Stored data:

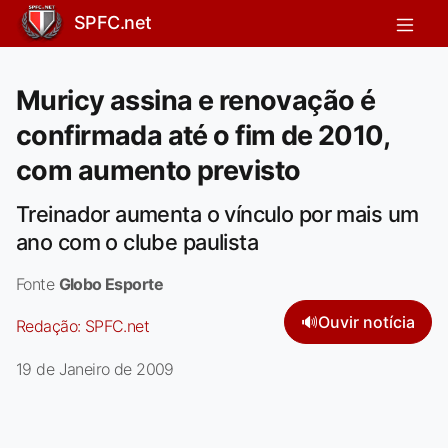
SPFC.net
Muricy assina e renovação é
confirmada até o fim de 2010,
com aumento previsto
Treinador aumenta o vínculo por mais um
ano com o clube paulista
Fonte
Globo Esporte
🔊
Ouvir notícia
Redação:
SPFC.net
19 de Janeiro de 2009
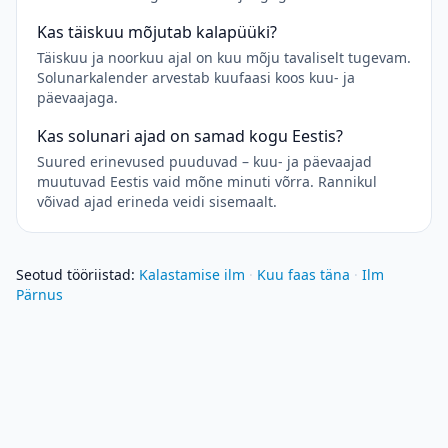
Kas täiskuu mõjutab kalapüüki?
Täiskuu ja noorkuu ajal on kuu mõju tavaliselt tugevam.
Solunarkalender arvestab kuufaasi koos kuu- ja
päevaajaga.
Kas solunari ajad on samad kogu Eestis?
Suured erinevused puuduvad – kuu- ja päevaajad
muutuvad Eestis vaid mõne minuti võrra. Rannikul
võivad ajad erineda veidi sisemaalt.
Seotud tööriistad
:
Kalastamise ilm
·
Kuu faas täna
·
Ilm
Pärnus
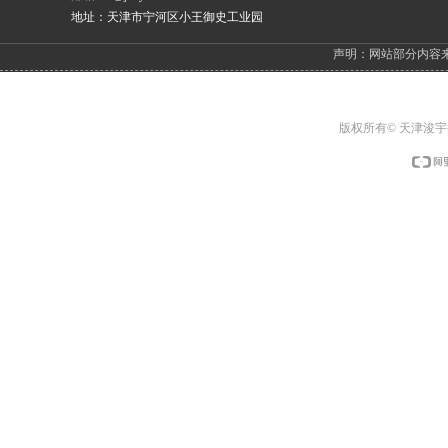
地址：天津市宁河区小王御史工业园
声明：网站部分内容
版权所有© 天津浚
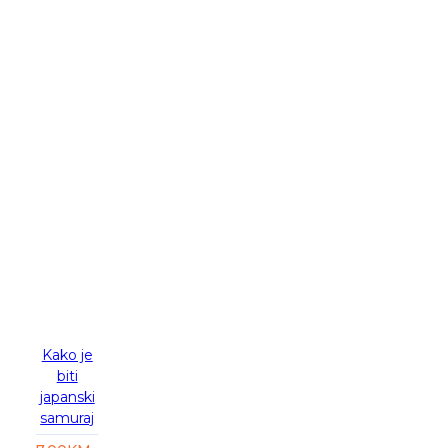
-30 %
Kako je
biti
japanski
samuraj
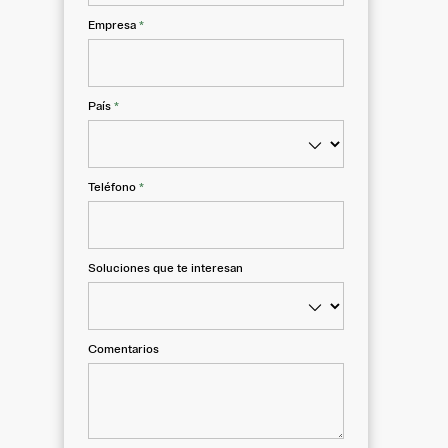
Empresa
*
País
*
Teléfono
*
Soluciones que te interesan
Comentarios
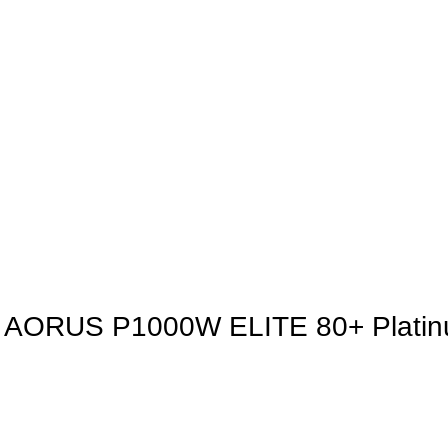
AORUS P1000W ELITE 80+ Platinum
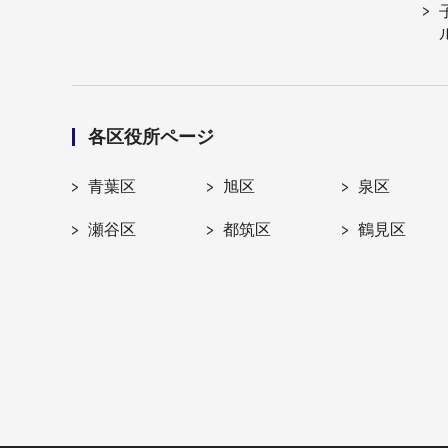
各区役所ページ
青葉区
旭区
泉区
瀬谷区
都筑区
鶴見区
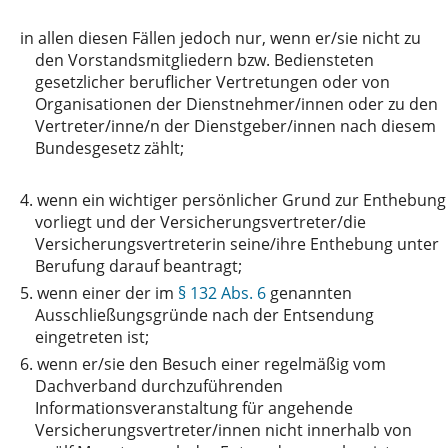
in
allen diesen Fällen jedoch nur, wenn er/sie nicht zu
den Vorstandsmitgliedern bzw. Bediensteten
gesetzlicher beruflicher Vertretungen oder von
Organisationen der Dienstnehmer/innen oder zu den
Vertreter/inne/n der Dienstgeber/innen nach diesem
Bundesgesetz zählt;
4.
wenn ein wichtiger persönlicher Grund zur Enthebung
vorliegt und der Versicherungsvertreter/die
Versicherungsvertreterin seine/ihre Enthebung unter
Berufung darauf beantragt;
5.
wenn einer der im
§ 132 Abs. 6
genannten
Ausschließungsgründe nach der Entsendung
eingetreten ist;
6.
wenn er/sie den Besuch einer regelmäßig vom
Dachverband durchzuführenden
Informationsveranstaltung für angehende
Versicherungsvertreter/innen nicht innerhalb von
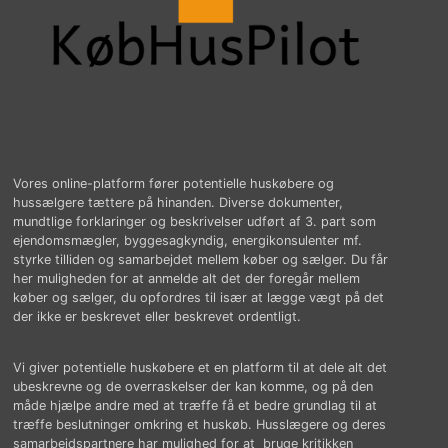
Vores online-platform fører potentielle huskøbere og
hussælgere tættere på hinanden. Diverse dokumenter,
mundtlige forklaringer og beskrivelser udført af 3. part som
ejendomsmægler, byggesagkyndig, energikonsulenter mf.
styrke tilliden og samarbejdet mellem køber og sælger. Du får
her muligheden for at anmelde alt det der foregår mellem
køber og sælger, du opfordres til især at lægge vægt på det
der ikke er beskrevet eller beskrevet ordentligt.
Vi giver potentielle huskøbere et en platform til at dele alt det
ubeskrevne og de overraskelser der kan komme, og på den
måde hjælpe andre med at træffe få et bedre grundlag til at
træffe beslutninger omkring et huskøb. Husslægere og deres
samarbejdspartnere har mulighed for at bruge kritikken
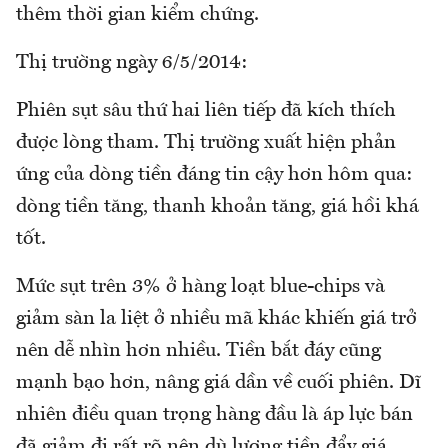
thêm thời gian kiểm chứng.
Thị trường ngày 6/5/2014:
Phiên sụt sâu thứ hai liên tiếp đã kích thích
được lòng tham. Thị trường xuất hiện phản
ứng của dòng tiền đáng tin cậy hơn hôm qua:
dòng tiền tăng, thanh khoản tăng, giá hồi khá
tốt.
Mức sụt trên 3% ở hàng loạt blue-chips và
giảm sàn la liệt ở nhiều mã khác khiến giá trở
nên dễ nhìn hơn nhiều. Tiền bắt đáy cũng
mạnh bạo hơn, nâng giá dần về cuối phiên. Dĩ
nhiên điều quan trọng hàng đầu là áp lực bán
đã giảm đi rất rõ nên dù lượng tiền đẩy giá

What this task involves: Which lines hold the word "mellem"? Copy each of them from the records.

Reply to the task:
styrke tilliden og samarbejdet mellem køber og sælger. Du får
her muligheden for at anmelde alt det der foregår mellem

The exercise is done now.